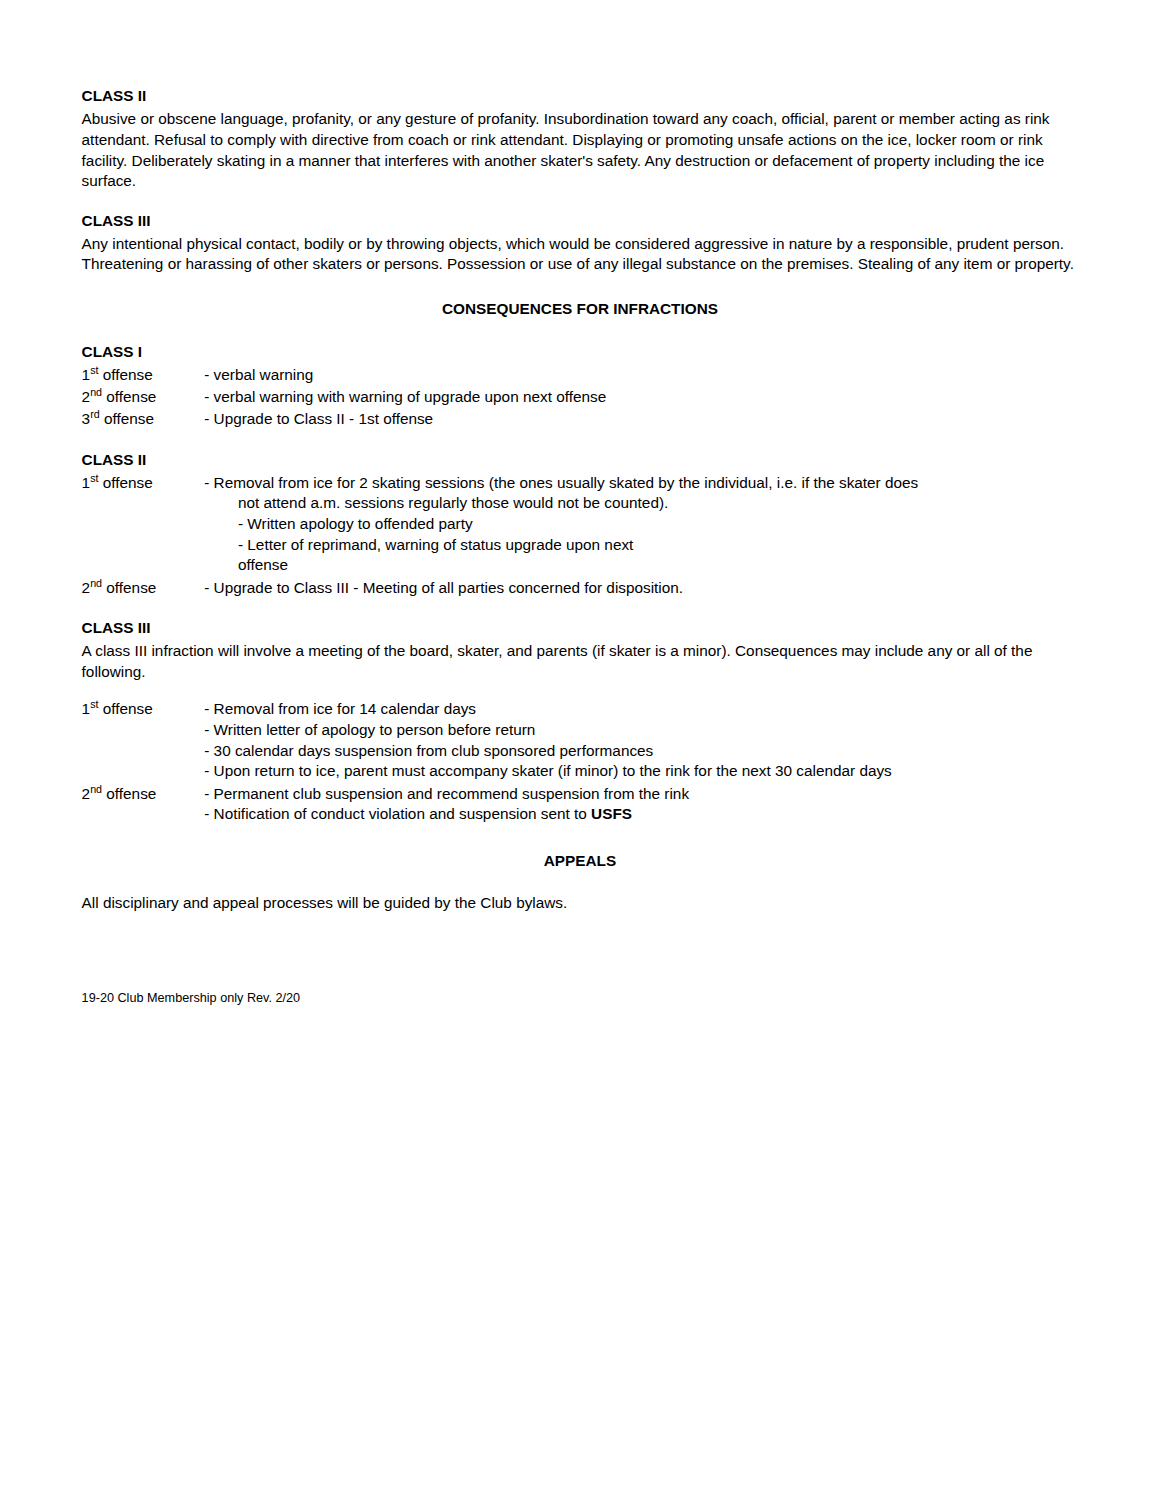CLASS II
Abusive or obscene language, profanity, or any gesture of profanity. Insubordination toward any coach, official, parent or member acting as rink attendant. Refusal to comply with directive from coach or rink attendant. Displaying or promoting unsafe actions on the ice, locker room or rink facility. Deliberately skating in a manner that interferes with another skater's safety. Any destruction or defacement of property including the ice surface.
CLASS III
Any intentional physical contact, bodily or by throwing objects, which would be considered aggressive in nature by a responsible, prudent person. Threatening or harassing of other skaters or persons. Possession or use of any illegal substance on the premises. Stealing of any item or property.
CONSEQUENCES FOR INFRACTIONS
CLASS I
| 1 st offense | - verbal warning |
| 2 nd offense | - verbal warning with warning of upgrade upon next offense |
| 3 rd offense | - Upgrade to Class II - 1st offense |
CLASS II
| 1 st offense | - Removal from ice for 2 skating sessions (the ones usually skated by the individual, i.e. if the skater does not attend a.m. sessions regularly those would not be counted). - Written apology to offended party - Letter of reprimand, warning of status upgrade upon next offense |
| 2 nd offense | - Upgrade to Class III - Meeting of all parties concerned for disposition. |
CLASS III
A class III infraction will involve a meeting of the board, skater, and parents (if skater is a minor). Consequences may include any or all of the following.
| 1 st offense | - Removal from ice for 14 calendar days - Written letter of apology to person before return - 30 calendar days suspension from club sponsored performances - Upon return to ice, parent must accompany skater (if minor) to the rink for the next 30 calendar days |
| 2 nd offense | - Permanent club suspension and recommend suspension from the rink - Notification of conduct violation and suspension sent to USFS |
APPEALS
All disciplinary and appeal processes will be guided by the Club bylaws.
19-20 Club Membership only Rev. 2/20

+-------+

Exercise goal:
Repeat, exactly and in full, all the material above except its pictures.

Answer below:
CLASS II
Abusive or obscene language, profanity, or any gesture of profanity. Insubordination toward any coach, official, parent or member acting as rink attendant. Refusal to comply with directive from coach or rink attendant. Displaying or promoting unsafe actions on the ice, locker room or rink facility. Deliberately skating in a manner that interferes with another skater's safety. Any destruction or defacement of property including the ice surface.
CLASS III
Any intentional physical contact, bodily or by throwing objects, which would be considered aggressive in nature by a responsible, prudent person. Threatening or harassing of other skaters or persons. Possession or use of any illegal substance on the premises. Stealing of any item or property.
CONSEQUENCES FOR INFRACTIONS
CLASS I
| 1 st offense | - verbal warning |
| 2 nd offense | - verbal warning with warning of upgrade upon next offense |
| 3 rd offense | - Upgrade to Class II - 1st offense |
CLASS II
| 1 st offense | - Removal from ice for 2 skating sessions (the ones usually skated by the individual, i.e. if the skater does not attend a.m. sessions regularly those would not be counted). - Written apology to offended party - Letter of reprimand, warning of status upgrade upon next offense |
| 2 nd offense | - Upgrade to Class III - Meeting of all parties concerned for disposition. |
CLASS III
A class III infraction will involve a meeting of the board, skater, and parents (if skater is a minor). Consequences may include any or all of the following.
| 1 st offense | - Removal from ice for 14 calendar days - Written letter of apology to person before return - 30 calendar days suspension from club sponsored performances - Upon return to ice, parent must accompany skater (if minor) to the rink for the next 30 calendar days |
| 2 nd offense | - Permanent club suspension and recommend suspension from the rink - Notification of conduct violation and suspension sent to USFS |
APPEALS
All disciplinary and appeal processes will be guided by the Club bylaws.
19-20 Club Membership only Rev. 2/20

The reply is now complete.